C-level executives at some of America’s largest companies unanimously declared themselves "cybersecurity literate" in a recent survey, despite only a third saying the same of their board overall.
The surprising result – which will invite incredulity from some industry watchers – comes shortly after the worst year for cyberattacks on record in 2014, which saw cybersecurity climb up the corporate agenda and funding for start-ups shoot up.
Dwayne Melançon, chief technology officer for security vendor Tripwire, which conducted the survey, said: "There’s a big difference between cybersecurity awareness and cybersecurity literacy."If the vast majority of executives were really literate about cybersecurity risks, then spear phishing wouldn’t work.

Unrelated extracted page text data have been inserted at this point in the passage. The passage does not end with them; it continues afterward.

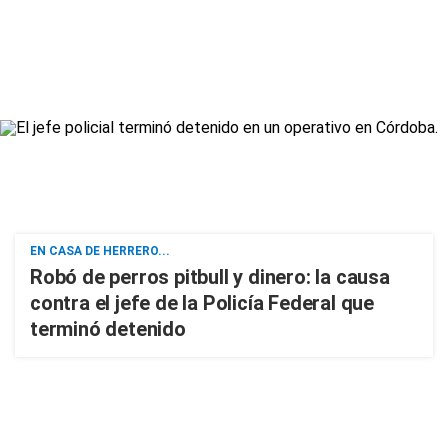
EN CASA DE HERRERO...
Robó de perros pitbull y dinero: la causa
contra el jefe de la Policía Federal que
terminó detenido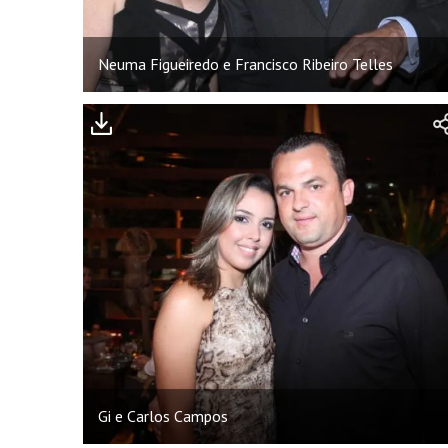
Neuma Figueiredo e Francisco Ribeiro Telles
Gi e Carlos Campos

"I think these results are indicative of the growing awareness that the risks connected with cybersecurity are business critical, but it would appear the executives either don’t understand how much they have to learn about cybersecurity, or they don’t want to admit that they that they don’t understand the business impact of these risks.
Outside of the executive board the survey data showed that there were considerable discrepancies between how top decision makers might view things compared to their IT staff, a third of whom rated the board as only "marginally literate" on cybersecurity matters.
"The people closest to the work are most impacted by external security events that require a response," said Tim Erlin, director of IT risk and security strategy at Tripwire.
"IT professionals had to sit up, pay attention and apply patches for Heartbleed, even if they weren’t under active attack. There weren’t a lot of C-level executives who spent the weekend running Heartbleed scans."
The study, which interviewed staff of American companies with yearly revenues exceeding $5bn (£3.3bn), also showed that only two-thirds of C-level executives trusted the tools used to display cyber-risks to their board.
Other figures revealed that internal breaches were far more likely to raise awareness of cybersecurity than media coverage of big attacks, with roughly a third of C-level and non C-level executives citing them as having the "biggest impact" on the board’s awareness, compared to around 10% who said the same of the Snowden leaks.